- [TASK DIRECTIONS]: Arrange the lines as a two-column CSV headed instruction and reading, beginning at the line that contains "the MPa figures" and stopping after the line that contains "Logged pressure: 300 kPa". Place each instruction and its logged answer in one row, each in a single quoted field with line breaks turned into spaces, and leave the pictures out.

- [MATERIALS PROVIDED]:
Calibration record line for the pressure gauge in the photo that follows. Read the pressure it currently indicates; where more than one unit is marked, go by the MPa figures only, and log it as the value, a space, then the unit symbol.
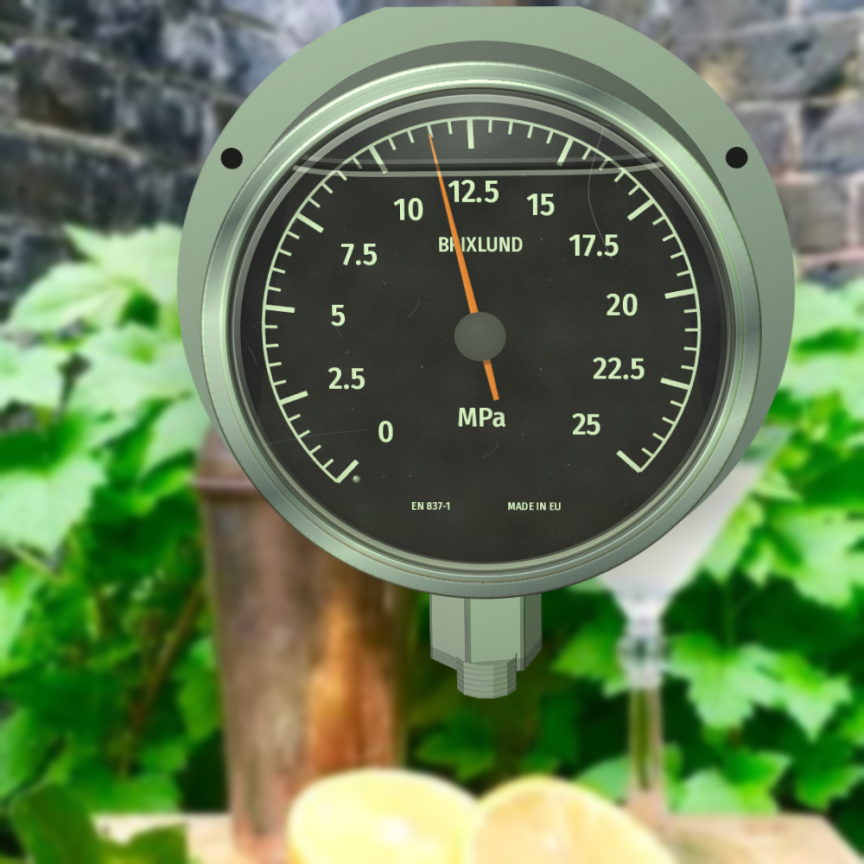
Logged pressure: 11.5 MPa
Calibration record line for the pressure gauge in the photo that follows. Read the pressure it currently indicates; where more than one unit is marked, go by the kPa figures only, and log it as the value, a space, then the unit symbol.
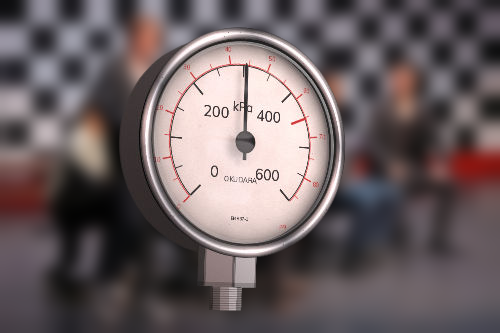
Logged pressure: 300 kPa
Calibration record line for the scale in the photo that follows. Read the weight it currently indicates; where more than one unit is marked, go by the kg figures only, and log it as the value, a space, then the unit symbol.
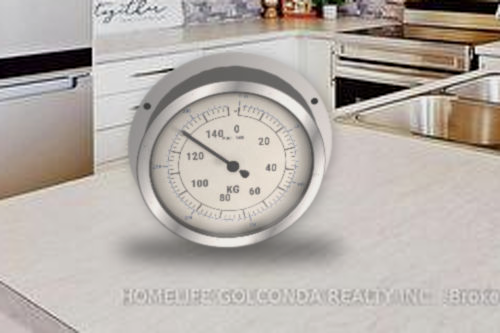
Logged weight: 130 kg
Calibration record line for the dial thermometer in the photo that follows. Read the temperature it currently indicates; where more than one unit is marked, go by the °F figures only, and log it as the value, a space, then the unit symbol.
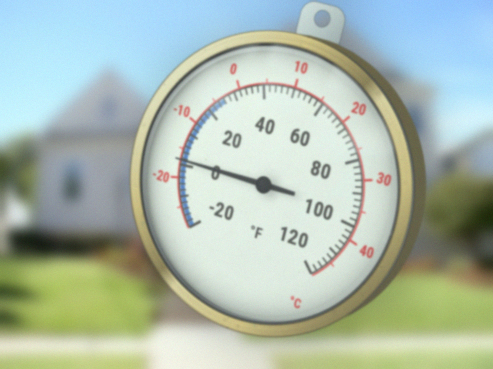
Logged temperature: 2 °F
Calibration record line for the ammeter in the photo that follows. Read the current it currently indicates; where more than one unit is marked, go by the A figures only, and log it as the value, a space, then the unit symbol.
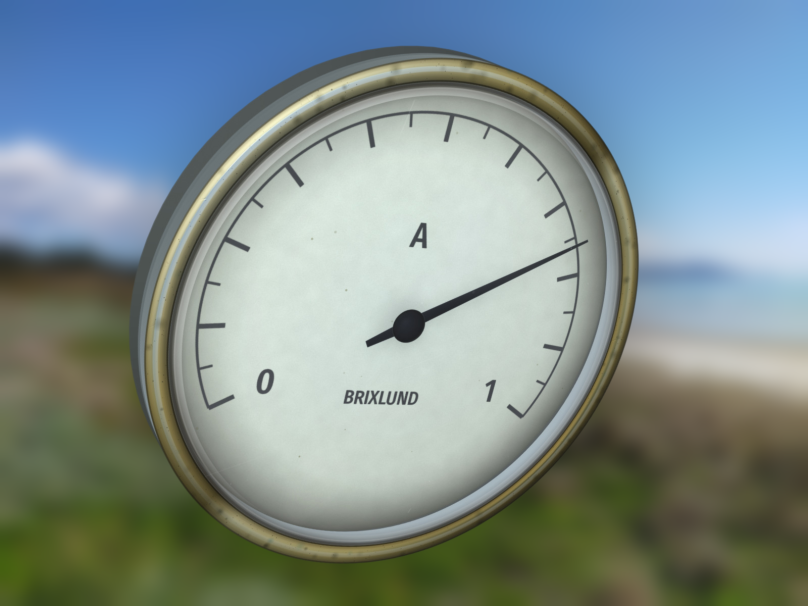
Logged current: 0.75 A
...
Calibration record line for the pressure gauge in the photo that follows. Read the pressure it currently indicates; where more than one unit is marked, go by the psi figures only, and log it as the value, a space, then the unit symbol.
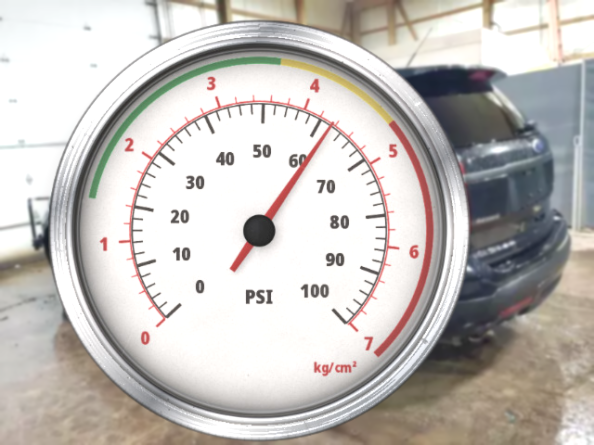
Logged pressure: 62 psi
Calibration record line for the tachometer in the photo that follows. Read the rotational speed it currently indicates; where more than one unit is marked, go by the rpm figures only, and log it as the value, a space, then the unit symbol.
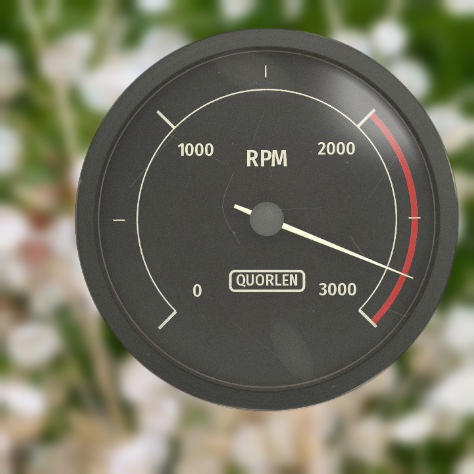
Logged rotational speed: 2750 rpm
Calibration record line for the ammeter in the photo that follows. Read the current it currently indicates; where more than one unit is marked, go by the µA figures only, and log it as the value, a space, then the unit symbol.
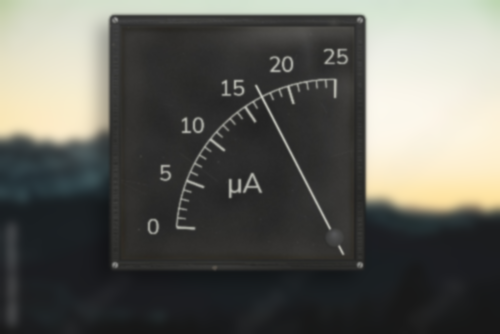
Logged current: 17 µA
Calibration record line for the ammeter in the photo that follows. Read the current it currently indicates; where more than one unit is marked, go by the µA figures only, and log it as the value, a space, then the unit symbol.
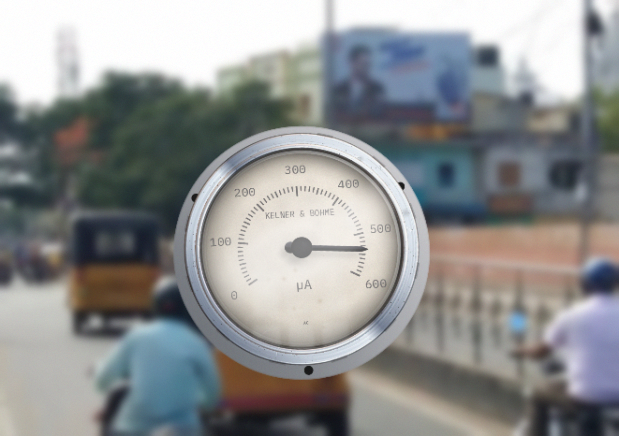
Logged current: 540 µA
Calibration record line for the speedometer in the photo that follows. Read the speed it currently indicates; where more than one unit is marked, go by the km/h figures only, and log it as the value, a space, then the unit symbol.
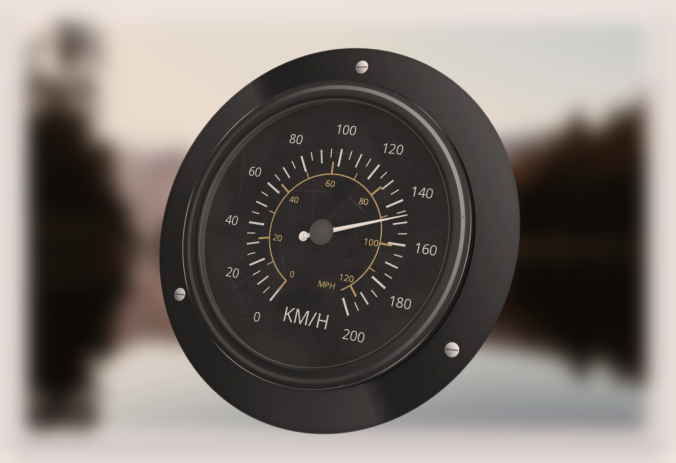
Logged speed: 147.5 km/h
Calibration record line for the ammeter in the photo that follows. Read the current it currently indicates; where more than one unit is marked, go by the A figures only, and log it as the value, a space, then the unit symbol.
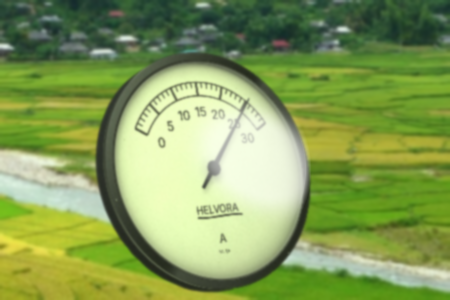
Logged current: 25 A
==
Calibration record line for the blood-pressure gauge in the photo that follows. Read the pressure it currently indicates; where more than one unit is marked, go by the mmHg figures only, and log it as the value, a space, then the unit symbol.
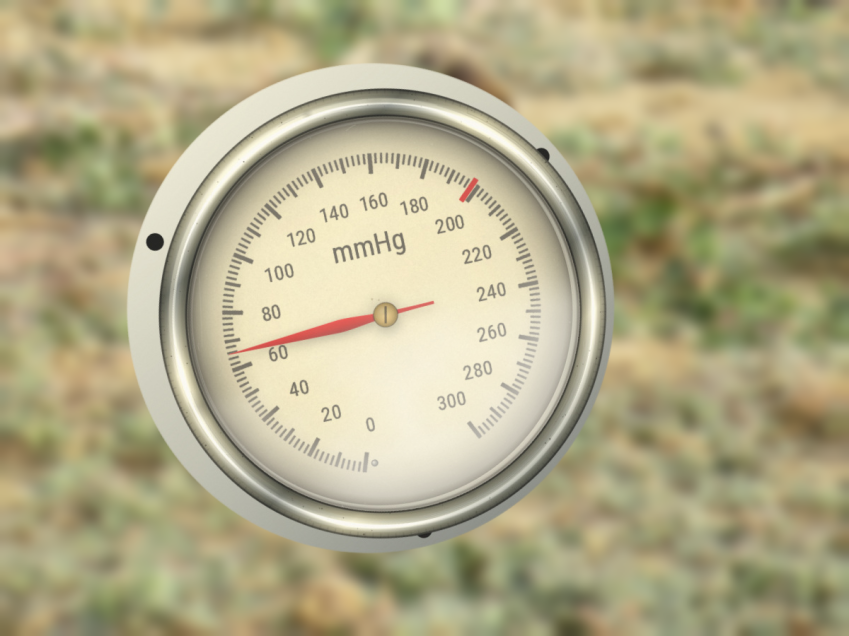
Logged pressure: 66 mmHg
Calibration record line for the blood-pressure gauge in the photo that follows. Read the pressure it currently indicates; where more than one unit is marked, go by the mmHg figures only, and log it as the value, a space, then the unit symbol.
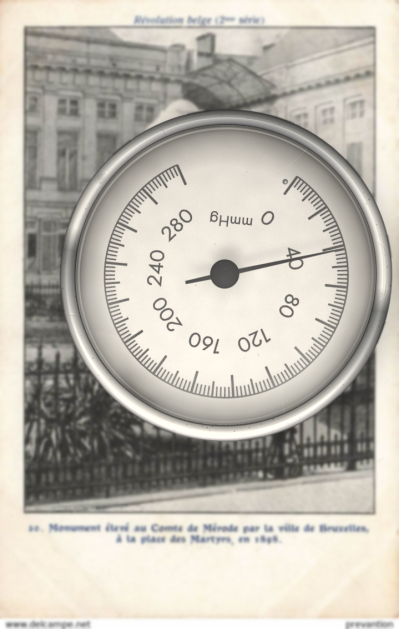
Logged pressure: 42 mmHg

- [RESULT FOR THIS EXERCISE]:
instruction,reading
"Calibration record line for the pressure gauge in the photo that follows. Read the pressure it currently indicates; where more than one unit is marked, go by the MPa figures only, and log it as the value, a space, then the unit symbol. Logged pressure:","11.5 MPa"
"Calibration record line for the pressure gauge in the photo that follows. Read the pressure it currently indicates; where more than one unit is marked, go by the kPa figures only, and log it as the value, a space, then the unit symbol. Logged pressure:","300 kPa"